* What is expected:
Exactly as given, write out the lines from the one containing "Installation" through the end of the listing, with both ends included and nothing else.

* Record excerpts:

□ □ □

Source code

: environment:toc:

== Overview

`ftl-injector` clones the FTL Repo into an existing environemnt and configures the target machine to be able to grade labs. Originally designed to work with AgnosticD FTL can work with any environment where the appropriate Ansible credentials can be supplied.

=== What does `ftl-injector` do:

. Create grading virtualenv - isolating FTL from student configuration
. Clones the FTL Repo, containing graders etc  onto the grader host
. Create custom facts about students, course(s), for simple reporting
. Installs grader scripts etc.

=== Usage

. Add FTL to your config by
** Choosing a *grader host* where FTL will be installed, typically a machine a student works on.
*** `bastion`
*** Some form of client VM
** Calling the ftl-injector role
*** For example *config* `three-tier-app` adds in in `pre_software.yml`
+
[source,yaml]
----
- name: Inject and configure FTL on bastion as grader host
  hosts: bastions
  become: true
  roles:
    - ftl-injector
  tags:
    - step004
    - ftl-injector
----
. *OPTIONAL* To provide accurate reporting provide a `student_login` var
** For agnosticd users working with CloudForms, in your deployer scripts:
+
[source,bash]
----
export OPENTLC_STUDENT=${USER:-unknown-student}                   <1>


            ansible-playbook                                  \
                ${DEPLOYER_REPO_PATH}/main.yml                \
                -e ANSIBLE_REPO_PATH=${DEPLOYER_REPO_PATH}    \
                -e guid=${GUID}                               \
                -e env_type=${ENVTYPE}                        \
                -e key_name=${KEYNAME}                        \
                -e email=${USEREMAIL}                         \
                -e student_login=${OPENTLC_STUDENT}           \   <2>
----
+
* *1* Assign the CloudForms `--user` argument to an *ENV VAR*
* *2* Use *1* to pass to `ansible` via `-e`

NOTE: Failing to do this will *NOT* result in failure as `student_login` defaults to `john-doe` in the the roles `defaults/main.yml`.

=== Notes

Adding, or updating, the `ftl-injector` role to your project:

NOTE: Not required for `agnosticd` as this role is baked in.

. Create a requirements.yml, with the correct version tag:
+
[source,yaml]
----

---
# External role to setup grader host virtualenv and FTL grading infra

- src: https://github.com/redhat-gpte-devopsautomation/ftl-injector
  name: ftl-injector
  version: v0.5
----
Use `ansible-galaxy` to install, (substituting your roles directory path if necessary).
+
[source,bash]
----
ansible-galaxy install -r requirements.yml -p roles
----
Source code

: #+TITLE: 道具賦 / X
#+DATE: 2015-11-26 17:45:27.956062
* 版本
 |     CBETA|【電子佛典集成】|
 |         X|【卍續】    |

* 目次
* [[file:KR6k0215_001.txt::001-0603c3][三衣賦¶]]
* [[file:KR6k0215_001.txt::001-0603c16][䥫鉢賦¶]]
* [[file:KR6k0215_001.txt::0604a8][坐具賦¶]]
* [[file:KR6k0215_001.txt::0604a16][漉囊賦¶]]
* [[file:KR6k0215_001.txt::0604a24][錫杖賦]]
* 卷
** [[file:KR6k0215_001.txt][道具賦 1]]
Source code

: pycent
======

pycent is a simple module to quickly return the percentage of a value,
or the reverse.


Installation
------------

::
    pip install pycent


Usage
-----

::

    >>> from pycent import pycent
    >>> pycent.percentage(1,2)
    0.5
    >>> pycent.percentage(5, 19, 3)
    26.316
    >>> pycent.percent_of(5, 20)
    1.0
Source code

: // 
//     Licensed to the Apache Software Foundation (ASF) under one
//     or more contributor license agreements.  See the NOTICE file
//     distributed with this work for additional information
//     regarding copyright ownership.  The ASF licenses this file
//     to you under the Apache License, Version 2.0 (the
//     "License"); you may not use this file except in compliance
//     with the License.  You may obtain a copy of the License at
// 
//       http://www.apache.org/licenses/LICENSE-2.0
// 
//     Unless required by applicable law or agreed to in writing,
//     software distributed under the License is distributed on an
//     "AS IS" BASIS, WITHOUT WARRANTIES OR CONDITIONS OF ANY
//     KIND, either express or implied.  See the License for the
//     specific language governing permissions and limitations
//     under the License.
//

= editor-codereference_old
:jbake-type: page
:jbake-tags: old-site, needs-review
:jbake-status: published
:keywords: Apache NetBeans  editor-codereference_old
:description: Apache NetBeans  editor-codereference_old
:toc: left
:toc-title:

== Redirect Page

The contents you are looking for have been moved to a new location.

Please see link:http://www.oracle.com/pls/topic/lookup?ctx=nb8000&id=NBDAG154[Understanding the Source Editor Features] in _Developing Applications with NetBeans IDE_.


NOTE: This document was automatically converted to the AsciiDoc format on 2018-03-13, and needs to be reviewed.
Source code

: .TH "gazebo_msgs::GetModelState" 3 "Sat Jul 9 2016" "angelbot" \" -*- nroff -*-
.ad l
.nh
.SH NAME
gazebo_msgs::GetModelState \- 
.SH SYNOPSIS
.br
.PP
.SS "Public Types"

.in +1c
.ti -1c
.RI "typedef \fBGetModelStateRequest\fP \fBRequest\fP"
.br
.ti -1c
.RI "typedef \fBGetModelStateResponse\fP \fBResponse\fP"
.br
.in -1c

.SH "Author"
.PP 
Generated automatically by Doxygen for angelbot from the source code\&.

□ □ □

* The answer:
Installation
------------

::
    pip install pycent


Usage
-----

::

    >>> from pycent import pycent
    >>> pycent.percentage(1,2)
    0.5
    >>> pycent.percentage(5, 19, 3)
    26.316
    >>> pycent.percent_of(5, 20)
    1.0
Source code

: // 
//     Licensed to the Apache Software Foundation (ASF) under one
//     or more contributor license agreements.  See the NOTICE file
//     distributed with this work for additional information
//     regarding copyright ownership.  The ASF licenses this file
//     to you under the Apache License, Version 2.0 (the
//     "License"); you may not use this file except in compliance
//     with the License.  You may obtain a copy of the License at
// 
//       http://www.apache.org/licenses/LICENSE-2.0
// 
//     Unless required by applicable law or agreed to in writing,
//     software distributed under the License is distributed on an
//     "AS IS" BASIS, WITHOUT WARRANTIES OR CONDITIONS OF ANY
//     KIND, either express or implied.  See the License for the
//     specific language governing permissions and limitations
//     under the License.
//

= editor-codereference_old
:jbake-type: page
:jbake-tags: old-site, needs-review
:jbake-status: published
:keywords: Apache NetBeans  editor-codereference_old
:description: Apache NetBeans  editor-codereference_old
:toc: left
:toc-title:

== Redirect Page

The contents you are looking for have been moved to a new location.

Please see link:http://www.oracle.com/pls/topic/lookup?ctx=nb8000&id=NBDAG154[Understanding the Source Editor Features] in _Developing Applications with NetBeans IDE_.


NOTE: This document was automatically converted to the AsciiDoc format on 2018-03-13, and needs to be reviewed.
Source code

: .TH "gazebo_msgs::GetModelState" 3 "Sat Jul 9 2016" "angelbot" \" -*- nroff -*-
.ad l
.nh
.SH NAME
gazebo_msgs::GetModelState \- 
.SH SYNOPSIS
.br
.PP
.SS "Public Types"

.in +1c
.ti -1c
.RI "typedef \fBGetModelStateRequest\fP \fBRequest\fP"
.br
.ti -1c
.RI "typedef \fBGetModelStateResponse\fP \fBResponse\fP"
.br
.in -1c

.SH "Author"
.PP 
Generated automatically by Doxygen for angelbot from the source code\&.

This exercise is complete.